Hunter and Holmes were instantly famous. They, along with other black students like James Meredith, in Mississippi, furthered the “Cause,” far more tangibly than marches or sit-ins, by forcing unwilling participants in integration to face the future. But what Trillin never loses sight of is that this episode was not just about the Cause or segregation, but about two young people who made history without necessarily wanting to do anything more then be college students.
The fact that they became student heroes was unavoidable. Hunter and Holmes had been selected as two of the best and brightest to come out of middle-class black Atlanta; their records had to be impeccable so the admissions department could have no excuse for denial. Hunter got more attention for being a pretty girl and living on campus; it was she who had to bear the most insults and invisible barriers everywhere she went. Holmes lived in Athens’ black community, quietly making Phi Beta Kappa and ignoring the students around him with as much scorn as they ignored him. He also coordinated successfully his relationship with the Cause, spending weekends speaking to young people around the South. Hunter was much more ambivalent about the Cause, and about accepting her situation; as Trillin describes:
But, more and more, Charlayne had come to recognize the irony of spending a week end in New York, where everyone found her charming, and then returning to the long weeks in Athens, where she was likely to be sneered at when she went to the Co-op for a cup of coffee. There was a special kind of loneliness, she discovered, in being the best-known
student on campus and a student undesirable at the same time. Moreover, her ambitions were not as easily related to the Cause as Hamilton’s—she had no desire to be the Number 1 student at Georgia or to be admitted to Emory Medical School—and she felt a certain hollowness in being honored as a student hero without having done anything that was, by the ordinary standards of collegiate success, heroic.
Or, as Hunter said,
“When I go to those meetings, people try to make me feel that I’m representing the whole Negro race, and that’s not right. I’m not an ideal girl or a perfect student. I don’t want to be an ideal girl—just a girl.”
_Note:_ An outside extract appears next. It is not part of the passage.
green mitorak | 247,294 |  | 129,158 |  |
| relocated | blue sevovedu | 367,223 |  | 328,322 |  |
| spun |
The other heroes of Trillin’s book are the families and lawyers who worked behind the scenes, and many of the. professors at Georgia who helped get Hunter and Holmes admitted and make to their stay, if not pleasant, then bearable. Notable among them were Jesse Hill, representing the Atlanta Committee for Cooperative Action, and Donald Hollowell and Constance Baker Motley, lawyers for the plaintiffs through the arduous court battle.
Fortunately, Trillin the reporter is never too far away from Trillin the humorist, who pops up from time to time, always ready to record the theater of the absurd. When a white professor at Georgia calls the N.A.A.C.P., the N.A.A.C., Trillin remarks, “It seemed to me that the dean’s courtliness was slipping; white Southerners often have difficulty with the names of Negro organizations, presumably on the theory that if they are mispronounced often enough they will go away.”
Beyond the individual stories that Trillin captured is the as yet unfinished tale of the South and its racial relations.
Trillin’s objective yet moving prose underscores the truth of the phrase, Le plus ca change plus c’est la meme chose. An Education in Georgia stands in its own right as a scroll of one of the most significant events in Southern history and a startling testament to the advances that still must be made.
Linda Blackford is a young news reporter with The Observer of Charlottesville, Virginia.